PROMPT: Copy out every line of the data below, word for word and in the same order.

LISTED ENTRIES:
==========

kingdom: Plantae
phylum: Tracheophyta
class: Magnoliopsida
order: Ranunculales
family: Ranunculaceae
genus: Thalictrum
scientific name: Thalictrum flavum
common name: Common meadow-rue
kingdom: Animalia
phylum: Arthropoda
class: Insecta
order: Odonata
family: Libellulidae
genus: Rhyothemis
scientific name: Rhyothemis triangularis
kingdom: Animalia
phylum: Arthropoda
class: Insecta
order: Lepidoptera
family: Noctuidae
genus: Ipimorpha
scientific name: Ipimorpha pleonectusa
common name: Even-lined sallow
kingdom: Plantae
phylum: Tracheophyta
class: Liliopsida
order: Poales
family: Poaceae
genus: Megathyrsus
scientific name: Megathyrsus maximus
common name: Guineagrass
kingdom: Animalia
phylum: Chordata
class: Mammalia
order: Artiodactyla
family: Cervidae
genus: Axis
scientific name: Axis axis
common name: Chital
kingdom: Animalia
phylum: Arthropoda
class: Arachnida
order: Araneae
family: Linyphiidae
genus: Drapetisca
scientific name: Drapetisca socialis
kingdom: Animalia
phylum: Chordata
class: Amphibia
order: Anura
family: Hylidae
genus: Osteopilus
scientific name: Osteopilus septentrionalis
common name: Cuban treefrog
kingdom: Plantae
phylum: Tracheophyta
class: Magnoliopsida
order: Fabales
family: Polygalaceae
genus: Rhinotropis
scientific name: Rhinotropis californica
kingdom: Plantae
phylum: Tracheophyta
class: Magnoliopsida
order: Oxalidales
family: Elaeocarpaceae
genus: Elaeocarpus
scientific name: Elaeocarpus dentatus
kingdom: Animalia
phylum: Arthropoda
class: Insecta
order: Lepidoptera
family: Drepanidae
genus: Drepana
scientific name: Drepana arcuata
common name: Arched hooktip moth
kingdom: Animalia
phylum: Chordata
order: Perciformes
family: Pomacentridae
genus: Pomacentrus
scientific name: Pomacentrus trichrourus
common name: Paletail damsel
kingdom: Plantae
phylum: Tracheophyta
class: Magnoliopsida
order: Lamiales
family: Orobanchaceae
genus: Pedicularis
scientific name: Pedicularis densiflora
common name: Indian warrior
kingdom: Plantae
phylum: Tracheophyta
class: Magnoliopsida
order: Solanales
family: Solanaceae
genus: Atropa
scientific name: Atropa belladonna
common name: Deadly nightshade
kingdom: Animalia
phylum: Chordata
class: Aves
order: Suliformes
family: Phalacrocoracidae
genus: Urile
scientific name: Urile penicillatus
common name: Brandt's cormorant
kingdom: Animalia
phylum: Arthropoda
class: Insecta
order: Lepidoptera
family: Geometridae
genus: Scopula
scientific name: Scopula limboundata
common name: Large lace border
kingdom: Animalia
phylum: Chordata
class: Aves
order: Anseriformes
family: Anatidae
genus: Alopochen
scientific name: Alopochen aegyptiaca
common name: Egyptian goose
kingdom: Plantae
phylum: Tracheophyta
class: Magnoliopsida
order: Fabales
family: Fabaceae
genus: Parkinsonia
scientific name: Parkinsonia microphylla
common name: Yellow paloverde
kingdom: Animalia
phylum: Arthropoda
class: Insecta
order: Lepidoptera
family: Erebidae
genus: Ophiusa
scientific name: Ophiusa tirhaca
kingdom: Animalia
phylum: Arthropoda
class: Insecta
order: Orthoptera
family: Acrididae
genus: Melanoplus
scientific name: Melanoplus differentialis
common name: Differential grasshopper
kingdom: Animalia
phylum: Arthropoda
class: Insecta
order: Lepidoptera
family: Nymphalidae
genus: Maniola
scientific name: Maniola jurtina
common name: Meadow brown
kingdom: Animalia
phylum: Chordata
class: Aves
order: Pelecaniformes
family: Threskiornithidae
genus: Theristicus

==========

WRITTEN SOLUTION:
kingdom: Plantae
phylum: Tracheophyta
class: Magnoliopsida
order: Ranunculales
family: Ranunculaceae
genus: Thalictrum
scientific name: Thalictrum flavum
common name: Common meadow-rue
kingdom: Animalia
phylum: Arthropoda
class: Insecta
order: Odonata
family: Libellulidae
genus: Rhyothemis
scientific name: Rhyothemis triangularis
kingdom: Animalia
phylum: Arthropoda
class: Insecta
order: Lepidoptera
family: Noctuidae
genus: Ipimorpha
scientific name: Ipimorpha pleonectusa
common name: Even-lined sallow
kingdom: Plantae
phylum: Tracheophyta
class: Liliopsida
order: Poales
family: Poaceae
genus: Megathyrsus
scientific name: Megathyrsus maximus
common name: Guineagrass
kingdom: Animalia
phylum: Chordata
class: Mammalia
order: Artiodactyla
family: Cervidae
genus: Axis
scientific name: Axis axis
common name: Chital
kingdom: Animalia
phylum: Arthropoda
class: Arachnida
order: Araneae
family: Linyphiidae
genus: Drapetisca
scientific name: Drapetisca socialis
kingdom: Animalia
phylum: Chordata
class: Amphibia
order: Anura
family: Hylidae
genus: Osteopilus
scientific name: Osteopilus septentrionalis
common name: Cuban treefrog
kingdom: Plantae
phylum: Tracheophyta
class: Magnoliopsida
order: Fabales
family: Polygalaceae
genus: Rhinotropis
scientific name: Rhinotropis californica
kingdom: Plantae
phylum: Tracheophyta
class: Magnoliopsida
order: Oxalidales
family: Elaeocarpaceae
genus: Elaeocarpus
scientific name: Elaeocarpus dentatus
kingdom: Animalia
phylum: Arthropoda
class: Insecta
order: Lepidoptera
family: Drepanidae
genus: Drepana
scientific name: Drepana arcuata
common name: Arched hooktip moth
kingdom: Animalia
phylum: Chordata
order: Perciformes
family: Pomacentridae
genus: Pomacentrus
scientific name: Pomacentrus trichrourus
common name: Paletail damsel
kingdom: Plantae
phylum: Tracheophyta
class: Magnoliopsida
order: Lamiales
family: Orobanchaceae
genus: Pedicularis
scientific name: Pedicularis densiflora
common name: Indian warrior
kingdom: Plantae
phylum: Tracheophyta
class: Magnoliopsida
order: Solanales
family: Solanaceae
genus: Atropa
scientific name: Atropa belladonna
common name: Deadly nightshade
kingdom: Animalia
phylum: Chordata
class: Aves
order: Suliformes
family: Phalacrocoracidae
genus: Urile
scientific name: Urile penicillatus
common name: Brandt's cormorant
kingdom: Animalia
phylum: Arthropoda
class: Insecta
order: Lepidoptera
family: Geometridae
genus: Scopula
scientific name: Scopula limboundata
common name: Large lace border
kingdom: Animalia
phylum: Chordata
class: Aves
order: Anseriformes
family: Anatidae
genus: Alopochen
scientific name: Alopochen aegyptiaca
common name: Egyptian goose
kingdom: Plantae
phylum: Tracheophyta
class: Magnoliopsida
order: Fabales
family: Fabaceae
genus: Parkinsonia
scientific name: Parkinsonia microphylla
common name: Yellow paloverde
kingdom: Animalia
phylum: Arthropoda
class: Insecta
order: Lepidoptera
family: Erebidae
genus: Ophiusa
scientific name: Ophiusa tirhaca
kingdom: Animalia
phylum: Arthropoda
class: Insecta
order: Orthoptera
family: Acrididae
genus: Melanoplus
scientific name: Melanoplus differentialis
common name: Differential grasshopper
kingdom: Animalia
phylum: Arthropoda
class: Insecta
order: Lepidoptera
family: Nymphalidae
genus: Maniola
scientific name: Maniola jurtina
common name: Meadow brown
kingdom: Animalia
phylum: Chordata
class: Aves
order: Pelecaniformes
family: Threskiornithidae
genus: Theristicus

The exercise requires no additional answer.